# Red Plants for Low Light?



## keithrocks (Jul 20, 2009)

I would like to add some color to my low light low tech tank. I have about 1.75 watts/gal. Can anyone recomend anything to add a splash of color?


----------



## ingg (Apr 8, 2007)

Ludwigia Repens is one.

There is alsoa crypt that I always forget the name of...grrrr... looks like beckettii but red red red, and actually like lower light setups.

If I remembe the crypt name I'll come back and post it.


----------



## davemonkey (Mar 29, 2008)

ingg said:


> Ludwigia Repens is one.
> 
> There is alsoa crypt that I always forget the name of...grrrr... looks like beckettii but red red red, and actually like lower light setups.
> 
> If I remembe the crypt name I'll come back and post it.

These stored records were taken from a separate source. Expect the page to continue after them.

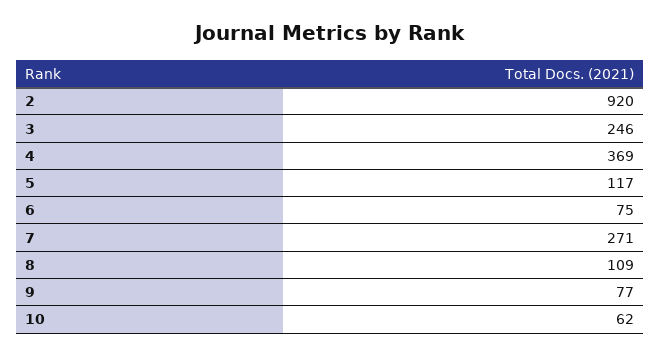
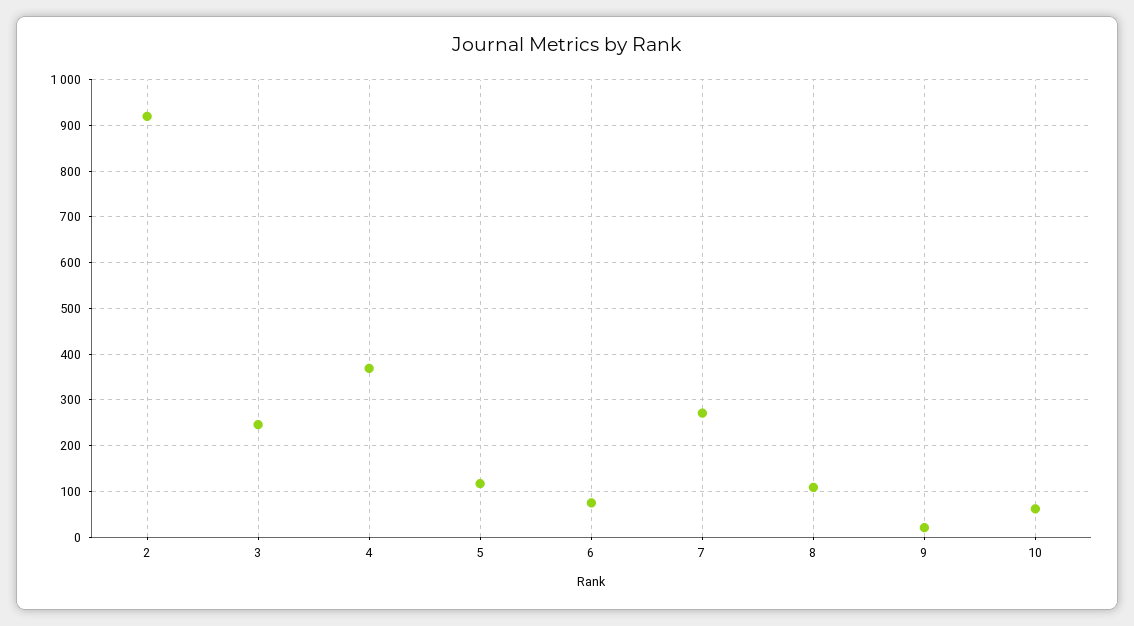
  {
    "2": 920,
    "3": 246,
    "4": 369,
    "5": 117,
    "6": 75,
    "7": 271,
    "8": 109,
-   "9": 77,
+   "9": 20,
    "10": 62
  }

_Crypt. wendtii _'red' ? I've had excellent color from that plant. It comes with many names (red, green, brown, etc... ) but all that I've ever tried had wonderful dark colors in low-light set-ups.

-Dave


----------



## keithrocks (Jul 20, 2009)

davemonkey said:


> _Crypt. wendtii _'red' ? I've had excellent color from that plant. It comes with many names (red, green, brown, etc... ) but all that I've ever tried had wonderful dark colors in low-light set-ups.
> 
> -Dave


My initial setup has 2 wendetti red but they are more dark green than red. Actually right now they are melting, but from what I read that's expected until they adjust. I also ahve 2 wendetti green and 2 bronze. I love the bronze. They show no signs of melting. Maybe once my red adjust they will have some more color.


----------



## keithrocks (Jul 20, 2009)

ingg said:


> Ludwigia Repens is one.
> 
> There is alsoa crypt that I always forget the name of...grrrr... looks like beckettii but red red red, and actually like lower light setups.
> 
> If I remembe the crypt name I'll come back and post it.


Will Ludwigia work with on 1.75 w/g??


----------



## gdevil (Mar 6, 2009)

Althernanthera reinicki "pink" it's another easy red plant, perhaps the most....

Regards


----------



## hydrophyte (Mar 1, 2009)

_Nymphaea stellata_, my favorite.


----------



## Avi (Apr 7, 2004)

I have to add that these red plants that are mentioned may grow in a "lower" light tan...but the reds will not likely show anywhere to the degree that photos of those plants on the Internet represent.


----------



## greentin (Jul 25, 2009)

Barclaya Longifolia, Red Lotus, Ammania Gracilis(not really red but orange)


----------



## keithrocks (Jul 20, 2009)

I have some Ludwigia Repens arriving tomorrow. Now I just need to figure out where to put it


----------



## keithrocks (Jul 20, 2009)

Added Ludwigia Repens and Ludwigia Peruensis. Love both of them. Hope my light is enough to keep the Red. If not i may be building a DIY Hood and Light.

Thanks for the suggestions.


----------